As necessary in studies of interpretative, qualitative sociological nature (rather than of a quantitative nature), the interaction between the cases will be conceptual rather than in terms of simple data transfer. The methodological approach of this PhD comes from the field of STS: an interdisciplinary study of social institutions, technologies, groups, and markets that draws on sociology, anthropology, history, philosophy and economics. Theoretically the project builds on the constructivist tradition within STS. Some exemplary references that give an introduction in STS generally and constructivist studies more specifically are: (Bijker, 1995), (Hackett, Amsterdamska, Lynch, & Wajcman, 2007), (Seale, 1998), (Mueller-Rockstroh, 2007), (Bijker, 2006).

References

Bijker, W. E. (1995). Of bicycles, bakelites, and bulbs : toward a theory of sociotechnical change. Cambridge, Mass.: MIT Press.

Bijker, W. E. (2006). Science and Technology Policies through Policy Dialogues. In L. Box & R. Engelhard (Eds.), Science and Technology Policy for Development. Dialogues at the Interface (pp. 109-128). London: Anthem Press.

Hackett, E. J., Amsterdamska, O., Lynch, M., & Wajcman, J. (Eds.). (2007). The Handbook of Science and Technology Studies, Third Edition. Cambridge, MA: MIT Press.

Mueller-Rockstroh, B. (2007). Ultrasound Travels: The Politics of a Medical Technology in Ghana and Tanzania. Unpublished PhD, Maastricht University, Maastricht.

Seale, C. (Ed.). (1998). Researching Society and Culture. London: Sage.

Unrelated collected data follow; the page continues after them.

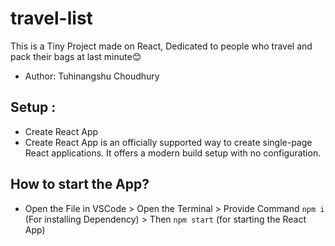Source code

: # travel-list
This is a Tiny Project made on React, Dedicated to people who travel and pack their bags at last minute😊
- Author: Tuhinangshu Choudhury

## Setup : 
- Create React App
- Create React App is an officially supported way to create single-page React applications. It offers a modern build setup with no configuration.

## How to start the App?
- Open the File in VSCode > Open the Terminal > Provide Command `npm i` (For installing Dependency) > Then `npm start` (for starting the React App)



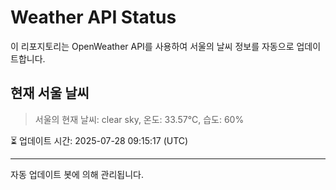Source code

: 
# Weather API Status

이 리포지토리는 OpenWeather API를 사용하여 서울의 날씨 정보를 자동으로 업데이트합니다.

## 현재 서울 날씨
> 서울의 현재 날씨: clear sky, 온도: 33.57°C, 습도: 60%

⏳ 업데이트 시간: 2025-07-28 09:15:17 (UTC)

---
자동 업데이트 봇에 의해 관리됩니다.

[1] The Handloom Industry currently provides livelihood for 6.5 million families across India, 200.000 families in Andhra Pradesh alone. The industry is decentralised, and mostly in the villages, and has been perceived as traditional technology that is unviable. This perception further strengthened with the lack of market or state support is driving weavers out of villages into the cities, into urban poverty.

[2] Dastkar Andhra’s experience of the last eighteen years shows that with the right support the industry can act as an engine to empower a generation of weavers and provide them with a sustainable livelihood.

[3] Icco [based in the Netherlands]has been one of the funders of Dastkar Andhra in the last 15 years, under their program titled Fair Economic Development.